皇帝突然来的举动让朝臣闻到一丝味道,这位登基二十载鲜少如此频繁召见臣子,凤之白坐实了皇帝跟前的‘宠臣’之位!
齐王进宫看望过几次皇帝,皇帝对他的态度如之前没有变化。
*
年关将至,不知从何冒出人说前朝太子尚有遗孤在世,听闻前朝太子的旧部这二十年来一直在暗中寻找皇长孙的下落。
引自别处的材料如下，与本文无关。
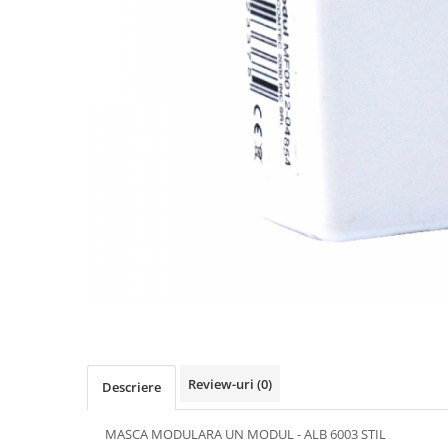
Comtec STIL
Gewiss
Gewiss Chorus
Legrand Kaptika
Corpuri de iluminat
Accesorii
Sigurante automate
Sigurante Comtec
Sigurante Gewiss
Sigurante Legrand
Sigurante Schneider
Tablouri electrice
Tablouri Gewiss
Echipamente si Instalatii Sanitare
Review-uri
(0)
Descriere
Chiuvete granit
Accestorii baie si bucatarie
MASCA MODULARA UN MODUL - ALB 6003 STIL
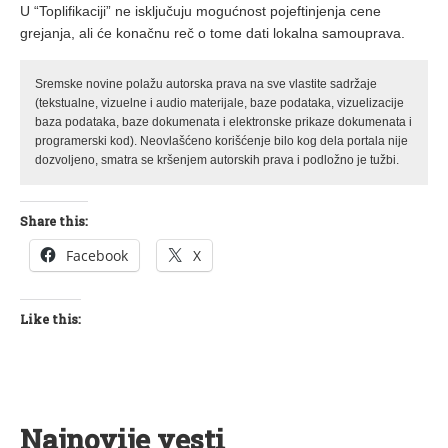
U “Toplifikaciji” ne isključuju mogućnost pojeftinjenja cene
grejanja, ali će konačnu reč o tome dati lokalna samouprava.
Sremske novine polažu autorska prava na sve vlastite sadržaje
(tekstualne, vizuelne i audio materijale, baze podataka, vizuelizacije
baza podataka, baze dokumenata i elektronske prikaze dokumenata i
programerski kod). Neovlašćeno korišćenje bilo kog dela portala nije
dozvoljeno, smatra se kršenjem autorskih prava i podložno je tužbi.
Share this:
Facebook
X
Like this:
Najnovije vesti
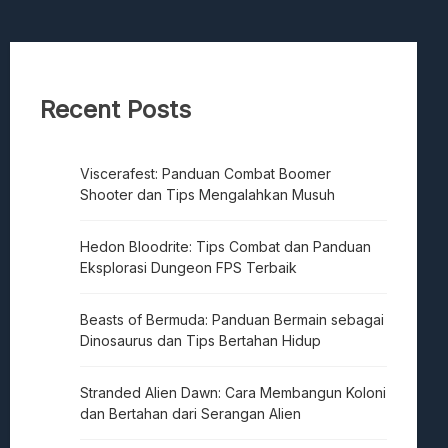
Recent Posts
Viscerafest: Panduan Combat Boomer
Shooter dan Tips Mengalahkan Musuh
Hedon Bloodrite: Tips Combat dan Panduan
Eksplorasi Dungeon FPS Terbaik
Beasts of Bermuda: Panduan Bermain sebagai
Dinosaurus dan Tips Bertahan Hidup
Stranded Alien Dawn: Cara Membangun Koloni
dan Bertahan dari Serangan Alien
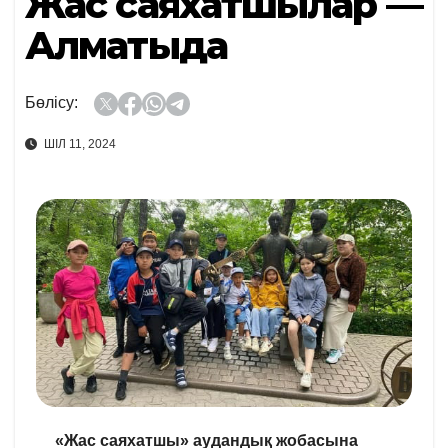
Жас саяхатшылар —
Алматыда
Бөлісу:
ШІЛ 11, 2024
«Жас саяхатшы» аудандық жобасына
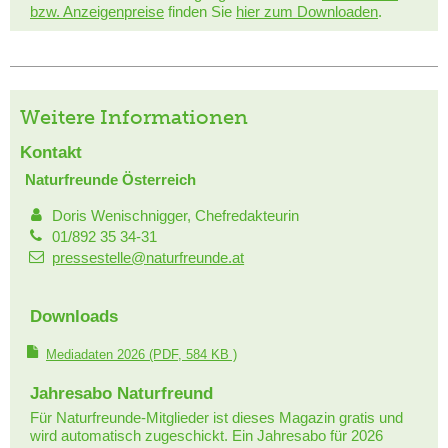
bzw. Anzeigenpreise
finden Sie
hier zum Downloaden
.
Weitere Informationen
Kontakt
Naturfreunde Österreich
Doris Wenischnigger, Chefredakteurin
01/892 35 34-31
pressestelle@naturfreunde.at
Downloads
Mediadaten 2026
(PDF, 584 KB )
Jahresabo Naturfreund
Für Naturfreunde-Mitglieder ist dieses Magazin gratis und
wird automatisch zugeschickt. Ein Jahresabo für 2026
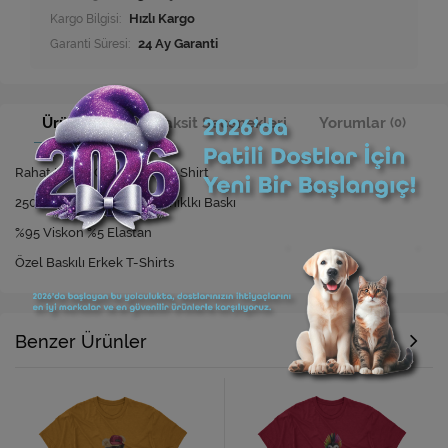
Kargo Bilgisi:
Hızlı Kargo
Garanti Süresi:
24 Ay Garanti
Ürün Bilgisi
Taksit Seçenekleri
Yorumlar
(0)
Rahat Kesim Özel Baskılı T-Shirt
250 Yıkamaya Kadar Dayanıklkı Baskı
%95 Viskon %5 Elastan
Özel Baskılı Erkek T-Shirts
Benzer Ürünler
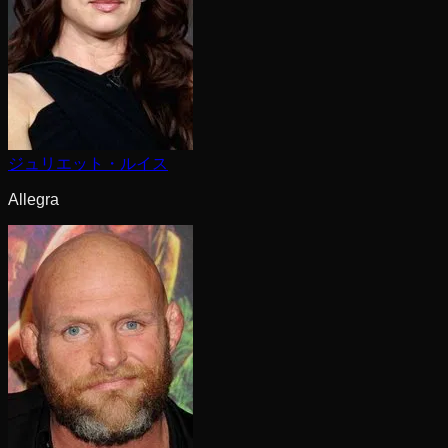
ジュリエット・ルイス
Allegra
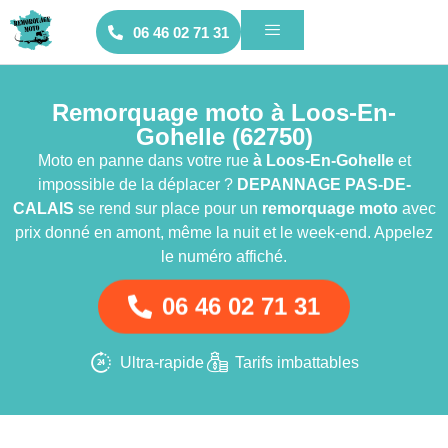
06 46 02 71 31
Remorquage moto à Loos-En-
Gohelle (62750)
Moto en panne dans votre rue
à Loos-En-Gohelle
et
impossible de la déplacer ?
DEPANNAGE PAS-DE-
CALAIS
se rend sur place pour un
remorquage moto
avec
prix donné en amont, même la nuit et le week-end. Appelez
le numéro affiché.
06 46 02 71 31
Ultra-rapide
Tarifs imbattables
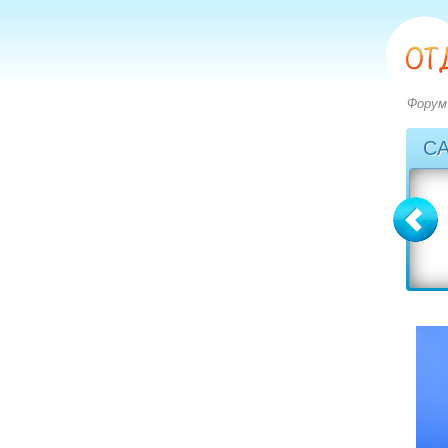
Форум
С
Болгария
Греция
вопросов: 2273
вопросов: 2828
ответов: 2971
ответов: 3549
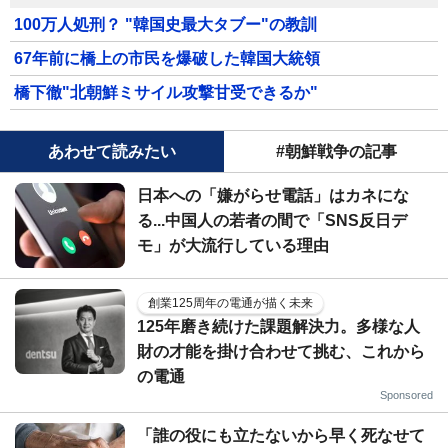
100万人処刑？ "韓国史最大タブー"の教訓
67年前に橋上の市民を爆破した韓国大統領
橋下徹"北朝鮮ミサイル攻撃甘受できるか"
あわせて読みたい
#朝鮮戦争の記事
日本への「嫌がらせ電話」はカネにな
る...中国人の若者の間で「SNS反日デ
モ」が大流行している理由
創業125周年の電通が描く未来
125年磨き続けた課題解決力。多様な人
財の才能を掛け合わせて挑む、これから
の電通
Sponsored
「誰の役にも立たないから早く死なせて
谣言一出便引起轩然大波,当年前太子贤名在外,与本朝的太子、王爷对比,这些人简直难以上堂。
有些谣言便不言而喻。
皇上得知此事,当即宣凤之白进宫。
御书房,凤之白行礼,“微臣参见皇上,皇上万岁万岁万万岁!”
“咳咳。”皇帝咳嗽了两声,“爱卿免礼。”
“咳!...,想必你也知晓朕传你何事。咳咳咳...”皇帝咳的厉害。
凤之白点头,“皇上放心,微臣已命人暗中调查此事。”
“暗中调查?”皇帝有些不满,这些人就该统统抓起来严刑拷打!
凤之白解释,“近几年百姓对朝廷积怨颇多,官员争权夺势不管百姓死活,百姓过的民不聊生,他们心中有怨其实也是常情,但朝廷此时若大张旗鼓的乱抓人,岂不是助长他人?”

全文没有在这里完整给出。